- À FAIRE
a) D'après l'extrait, avec quoi le rapport des usagers se transforme-t-il ? Donnez-les tous.
b) Mettez à jour le passage de l'extrait qui commence par "Katharine Larose-Hébert est" et se poursuit jusqu'à "de ces populations.". Remplacez "professeure adjointe" par "professeure agrégée".

- EXTRAIT
----


  • Le présent ouvrage offre un portrait contrasté et critique de l'offre de services en santé mentale au Québec en s'appuyant sur les données d'une recherche ethnographique portant sur l'expérience des personnes qui utilisent ces services. Afin de découvrir la manière dont l'identité du patient se transforme à travers le parcours de soins, l'auteure de ce livre a développé un cadre conceptuel (liant les théories « goffmanienne » et « foucaldienne ») lui permettant de comprendre comment les discours dominants et l'organisation concrète des services agissent sur l'expérience des sujets de sa recherche.

    L'étude présentée ici montre que l'offre de services en santé mentale et connexes engendre chez les usagers des enjeux identitaires - qui passent par des contraintes structurelles qui occasionnent une transformation du rapport à soi, à l'autre et à la société. Ces contraintes résultent de relations de pouvoir sous-jacentes à l'organisation des services et se situant à l'extérieur de la vie quotidienne des usagers. Un continuum identitaire se développe au fil du parcours, aboutissant, à son extrême, à une identité « docile » qui correspond aux besoins de fonctionnalité de la structure et qui contribue au maintien de relations de pouvoir asymétriques, au détriment du mieux-être des personnes psychiatrisées. Celles-ci demeurent donc dans un état de marginalité institué.

    Cet ouvrage se veut un outil de dénonciation des modalités de traitements destinés aux individus dont l'état mental est jugé déviant. Il s'adresse à tout lecteur concerné, qu'il le soit par sa fonction professionnelle ou par son statut d'aidant ou de pair, ou parce qu'il est lui-même psychiatrisé. L'auteure propose, entre autres vecteurs de changement, la réactualisation des approches d'intervention visant la conscientisation critique des personnes psychiatrisées, afin que ces dernières puissent contrer la modulation de soi engendrée par le dispositif de services en santé mentale et se réapproprier les dimensions multiples de leur pouvoir d'agir.

    Katharine Larose-Hébert est titulaire d'une maîtrise et d'un doctorat en travail social de l'Université d'Ottawa. Depuis 2016, elle est professeure adjointe à l'École de travail social et de criminologie de l'Université Laval. Ses recherches portent sur l'offre de services et les pratiques d'intervention en santé mentale et auprès des populations marginalisées ainsi que sur les acteurs, les processus et les pratiques de judiciarisation et de déjudiciarisation de ces populations.

----

- DONNÉES FOURNIES

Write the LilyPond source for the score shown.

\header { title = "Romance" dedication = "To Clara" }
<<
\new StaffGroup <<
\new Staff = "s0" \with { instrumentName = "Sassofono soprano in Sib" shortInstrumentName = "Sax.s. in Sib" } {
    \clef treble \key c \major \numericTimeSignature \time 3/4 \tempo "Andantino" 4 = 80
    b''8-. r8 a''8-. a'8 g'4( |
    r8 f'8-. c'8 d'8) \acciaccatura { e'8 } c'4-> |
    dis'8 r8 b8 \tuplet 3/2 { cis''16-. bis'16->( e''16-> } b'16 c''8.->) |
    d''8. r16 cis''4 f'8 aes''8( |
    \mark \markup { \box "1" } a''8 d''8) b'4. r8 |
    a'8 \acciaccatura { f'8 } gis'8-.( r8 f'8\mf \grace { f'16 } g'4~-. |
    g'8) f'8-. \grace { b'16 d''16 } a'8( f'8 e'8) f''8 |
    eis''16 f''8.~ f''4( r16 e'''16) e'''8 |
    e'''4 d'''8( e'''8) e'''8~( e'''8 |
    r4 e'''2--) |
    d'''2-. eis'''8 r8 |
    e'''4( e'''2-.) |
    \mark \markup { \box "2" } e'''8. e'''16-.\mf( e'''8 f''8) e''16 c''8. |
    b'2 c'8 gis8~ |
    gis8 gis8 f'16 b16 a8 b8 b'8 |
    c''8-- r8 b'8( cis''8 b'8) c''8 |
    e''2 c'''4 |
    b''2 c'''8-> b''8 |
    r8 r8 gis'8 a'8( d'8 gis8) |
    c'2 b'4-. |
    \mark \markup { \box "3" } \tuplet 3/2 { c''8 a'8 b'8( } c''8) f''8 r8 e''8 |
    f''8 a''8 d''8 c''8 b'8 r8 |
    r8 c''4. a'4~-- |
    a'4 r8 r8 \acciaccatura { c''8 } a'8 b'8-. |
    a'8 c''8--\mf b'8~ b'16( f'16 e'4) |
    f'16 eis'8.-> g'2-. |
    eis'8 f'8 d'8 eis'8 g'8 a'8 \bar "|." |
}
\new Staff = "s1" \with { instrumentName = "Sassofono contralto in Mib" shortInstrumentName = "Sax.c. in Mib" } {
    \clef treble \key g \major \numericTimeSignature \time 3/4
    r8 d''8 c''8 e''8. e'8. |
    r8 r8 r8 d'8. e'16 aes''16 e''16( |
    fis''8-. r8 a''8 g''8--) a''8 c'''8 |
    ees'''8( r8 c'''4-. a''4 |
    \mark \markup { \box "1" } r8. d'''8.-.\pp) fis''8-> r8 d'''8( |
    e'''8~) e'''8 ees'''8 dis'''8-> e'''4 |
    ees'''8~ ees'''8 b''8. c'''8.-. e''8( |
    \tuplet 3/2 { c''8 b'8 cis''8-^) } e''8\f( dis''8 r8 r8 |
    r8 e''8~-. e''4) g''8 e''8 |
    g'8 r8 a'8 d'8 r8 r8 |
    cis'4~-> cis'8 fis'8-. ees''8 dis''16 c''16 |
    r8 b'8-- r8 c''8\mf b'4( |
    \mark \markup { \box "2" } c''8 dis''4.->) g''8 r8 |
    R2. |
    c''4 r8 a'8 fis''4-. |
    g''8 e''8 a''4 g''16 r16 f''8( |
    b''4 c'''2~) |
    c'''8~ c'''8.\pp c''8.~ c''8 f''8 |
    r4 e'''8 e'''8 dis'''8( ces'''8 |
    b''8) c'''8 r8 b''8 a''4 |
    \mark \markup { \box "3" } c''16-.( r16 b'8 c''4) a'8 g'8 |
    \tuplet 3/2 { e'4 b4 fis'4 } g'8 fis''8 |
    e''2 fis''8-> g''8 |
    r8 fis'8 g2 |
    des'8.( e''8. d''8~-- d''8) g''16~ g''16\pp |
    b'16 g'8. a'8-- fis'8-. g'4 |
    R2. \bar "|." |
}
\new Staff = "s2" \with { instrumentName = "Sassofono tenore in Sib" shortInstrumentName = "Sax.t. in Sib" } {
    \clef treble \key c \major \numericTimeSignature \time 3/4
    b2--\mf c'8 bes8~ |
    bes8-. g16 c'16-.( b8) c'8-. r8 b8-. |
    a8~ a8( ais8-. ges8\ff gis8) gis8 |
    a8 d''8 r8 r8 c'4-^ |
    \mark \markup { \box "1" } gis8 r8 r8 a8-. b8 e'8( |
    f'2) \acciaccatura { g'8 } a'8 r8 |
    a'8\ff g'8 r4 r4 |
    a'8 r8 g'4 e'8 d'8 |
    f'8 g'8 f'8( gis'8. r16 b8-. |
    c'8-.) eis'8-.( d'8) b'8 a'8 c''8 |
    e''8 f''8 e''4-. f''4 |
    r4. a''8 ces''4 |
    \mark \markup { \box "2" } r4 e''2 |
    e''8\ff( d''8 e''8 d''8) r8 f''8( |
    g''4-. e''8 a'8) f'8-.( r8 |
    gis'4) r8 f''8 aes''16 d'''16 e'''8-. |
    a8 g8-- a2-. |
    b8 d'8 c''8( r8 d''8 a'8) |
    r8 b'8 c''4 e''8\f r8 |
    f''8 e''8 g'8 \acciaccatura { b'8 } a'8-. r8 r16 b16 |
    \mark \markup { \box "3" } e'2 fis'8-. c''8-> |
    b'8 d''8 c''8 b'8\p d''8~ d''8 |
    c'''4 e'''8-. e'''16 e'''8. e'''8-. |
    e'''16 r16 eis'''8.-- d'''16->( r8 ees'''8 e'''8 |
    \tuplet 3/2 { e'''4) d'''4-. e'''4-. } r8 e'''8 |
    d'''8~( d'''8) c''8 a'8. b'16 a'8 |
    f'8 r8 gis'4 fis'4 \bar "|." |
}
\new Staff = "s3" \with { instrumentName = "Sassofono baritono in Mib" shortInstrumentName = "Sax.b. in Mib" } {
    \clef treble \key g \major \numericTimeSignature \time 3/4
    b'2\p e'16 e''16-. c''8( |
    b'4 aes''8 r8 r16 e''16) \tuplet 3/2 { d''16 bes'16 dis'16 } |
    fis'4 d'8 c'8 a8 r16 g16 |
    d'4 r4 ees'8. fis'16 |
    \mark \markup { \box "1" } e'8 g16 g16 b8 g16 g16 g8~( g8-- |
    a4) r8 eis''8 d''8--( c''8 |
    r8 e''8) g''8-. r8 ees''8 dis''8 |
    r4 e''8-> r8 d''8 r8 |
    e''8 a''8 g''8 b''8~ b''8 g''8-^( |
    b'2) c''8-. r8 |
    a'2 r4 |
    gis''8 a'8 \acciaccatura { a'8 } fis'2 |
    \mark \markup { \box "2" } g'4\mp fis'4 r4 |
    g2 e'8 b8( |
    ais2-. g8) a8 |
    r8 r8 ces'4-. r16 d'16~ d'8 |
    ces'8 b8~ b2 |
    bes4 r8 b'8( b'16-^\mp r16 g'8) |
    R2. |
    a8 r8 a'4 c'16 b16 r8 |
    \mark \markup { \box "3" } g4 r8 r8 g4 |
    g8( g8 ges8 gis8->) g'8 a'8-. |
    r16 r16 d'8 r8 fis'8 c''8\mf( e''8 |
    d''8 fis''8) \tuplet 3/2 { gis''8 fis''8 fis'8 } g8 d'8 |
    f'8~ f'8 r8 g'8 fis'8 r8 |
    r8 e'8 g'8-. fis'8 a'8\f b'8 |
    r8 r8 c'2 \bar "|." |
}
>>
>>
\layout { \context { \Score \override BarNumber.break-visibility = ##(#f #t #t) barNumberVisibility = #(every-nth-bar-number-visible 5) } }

----

- CORRIGÉ
a) Avec soi, avec l'autre et avec la société.

b)
Katharine Larose-Hébert est titulaire d'une maîtrise et d'un doctorat en travail social de l'Université d'Ottawa. Depuis 2016, elle est professeure agrégée à l'École de travail social et de criminologie de l'Université Laval. Ses recherches portent sur l'offre de services et les pratiques d'intervention en santé mentale et auprès des populations marginalisées ainsi que sur les acteurs, les processus et les pratiques de judiciarisation et de déjudiciarisation de ces populations.